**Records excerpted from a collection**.
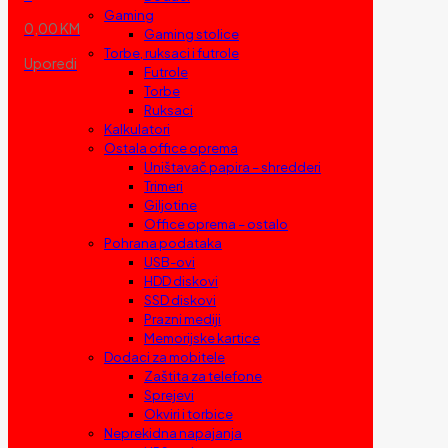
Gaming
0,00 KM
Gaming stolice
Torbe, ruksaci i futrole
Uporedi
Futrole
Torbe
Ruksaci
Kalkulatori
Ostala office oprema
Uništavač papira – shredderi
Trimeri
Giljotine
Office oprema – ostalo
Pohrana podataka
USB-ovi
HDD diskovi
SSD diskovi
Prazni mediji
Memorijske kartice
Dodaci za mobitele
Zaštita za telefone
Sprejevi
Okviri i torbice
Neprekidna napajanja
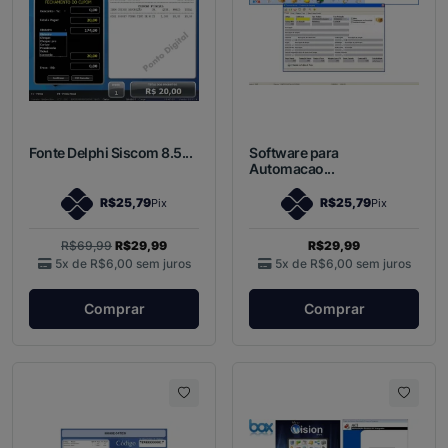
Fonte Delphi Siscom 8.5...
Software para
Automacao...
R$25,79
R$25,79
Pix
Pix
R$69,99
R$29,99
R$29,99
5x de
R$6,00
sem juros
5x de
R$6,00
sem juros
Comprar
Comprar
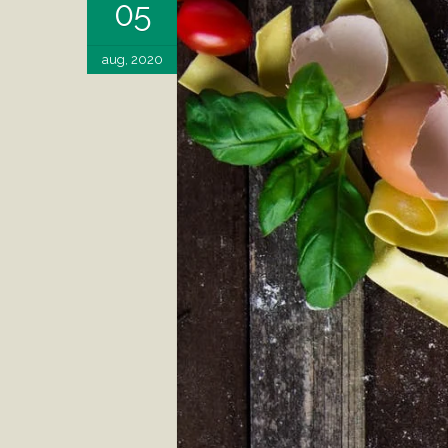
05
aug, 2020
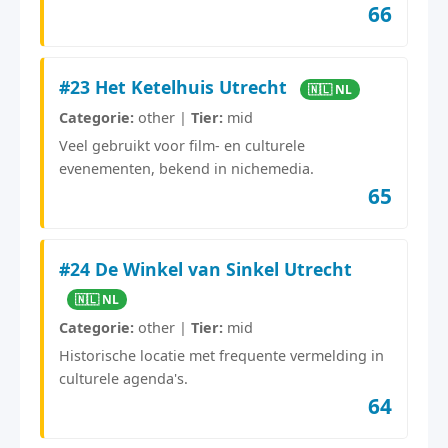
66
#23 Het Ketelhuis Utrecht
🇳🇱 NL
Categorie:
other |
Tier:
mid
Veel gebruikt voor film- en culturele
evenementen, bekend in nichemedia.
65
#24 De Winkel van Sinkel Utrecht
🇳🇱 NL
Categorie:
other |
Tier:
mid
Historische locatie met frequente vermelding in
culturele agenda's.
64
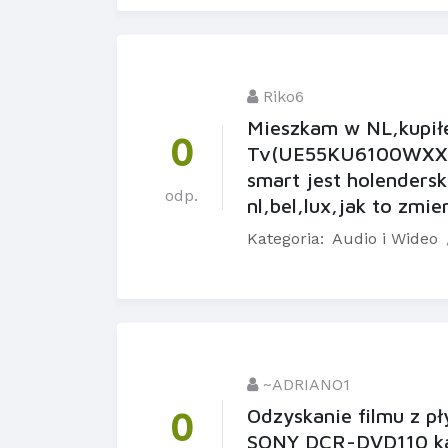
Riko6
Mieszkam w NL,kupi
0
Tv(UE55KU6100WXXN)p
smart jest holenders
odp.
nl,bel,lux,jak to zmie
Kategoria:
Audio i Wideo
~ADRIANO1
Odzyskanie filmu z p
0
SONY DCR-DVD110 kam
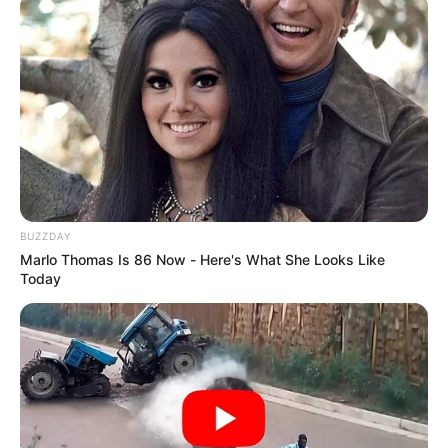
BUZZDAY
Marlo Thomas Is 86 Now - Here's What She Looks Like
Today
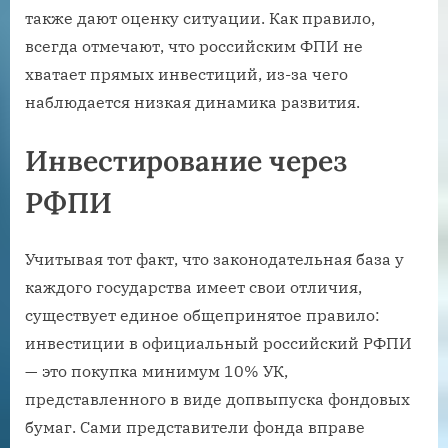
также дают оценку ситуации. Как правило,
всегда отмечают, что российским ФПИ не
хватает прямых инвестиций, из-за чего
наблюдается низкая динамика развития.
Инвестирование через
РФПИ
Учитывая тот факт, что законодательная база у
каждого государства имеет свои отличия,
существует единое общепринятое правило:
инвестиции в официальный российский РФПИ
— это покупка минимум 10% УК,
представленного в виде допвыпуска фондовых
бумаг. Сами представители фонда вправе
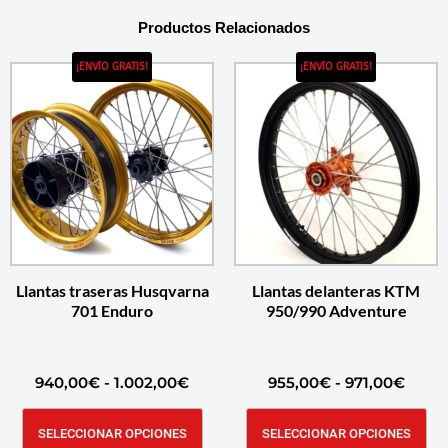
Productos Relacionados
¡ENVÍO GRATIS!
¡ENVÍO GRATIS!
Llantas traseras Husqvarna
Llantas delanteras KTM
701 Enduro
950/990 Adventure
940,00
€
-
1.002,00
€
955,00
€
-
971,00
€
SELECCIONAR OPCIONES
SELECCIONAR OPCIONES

**Exercise description**.
From the first line to the last, retype the data exactly, but omit every image.

**Response**.
Gaming
0,00 KM
Gaming stolice
Torbe, ruksaci i futrole
Uporedi
Futrole
Torbe
Ruksaci
Kalkulatori
Ostala office oprema
Uništavač papira – shredderi
Trimeri
Giljotine
Office oprema – ostalo
Pohrana podataka
USB-ovi
HDD diskovi
SSD diskovi
Prazni mediji
Memorijske kartice
Dodaci za mobitele
Zaštita za telefone
Sprejevi
Okviri i torbice
Neprekidna napajanja
Fonte Delphi Siscom 8.5...
Software para
Automacao...
R$25,79
R$25,79
Pix
Pix
R$69,99
R$29,99
R$29,99
5x de
R$6,00
sem juros
5x de
R$6,00
sem juros
Comprar
Comprar
05
aug, 2020
66
#23 Het Ketelhuis Utrecht
🇳🇱 NL
Categorie:
other |
Tier:
mid
Veel gebruikt voor film- en culturele
evenementen, bekend in nichemedia.
65
#24 De Winkel van Sinkel Utrecht
🇳🇱 NL
Categorie:
other |
Tier:
mid
Historische locatie met frequente vermelding in
culturele agenda's.
64
Riko6
Mieszkam w NL,kupi
0
Tv(UE55KU6100WXXN)p
smart jest holenders
odp.
nl,bel,lux,jak to zmie
Kategoria:
Audio i Wideo
~ADRIANO1
Odzyskanie filmu z p
0
SONY DCR-DVD110 kam
BUZZDAY
Marlo Thomas Is 86 Now - Here's What She Looks Like
Today
также дают оценку ситуации. Как правило,
всегда отмечают, что российским ФПИ не
хватает прямых инвестиций, из-за чего
наблюдается низкая динамика развития.
Инвестирование через
РФПИ
Учитывая тот факт, что законодательная база у
каждого государства имеет свои отличия,
существует единое общепринятое правило:
инвестиции в официальный российский РФПИ
— это покупка минимум 10% УК,
представленного в виде допвыпуска фондовых
бумаг. Сами представители фонда вправе
Productos Relacionados
¡ENVÍO GRATIS!
¡ENVÍO GRATIS!
Llantas traseras Husqvarna
Llantas delanteras KTM
701 Enduro
950/990 Adventure
940,00
€
-
1.002,00
€
955,00
€
-
971,00
€
SELECCIONAR OPCIONES
SELECCIONAR OPCIONES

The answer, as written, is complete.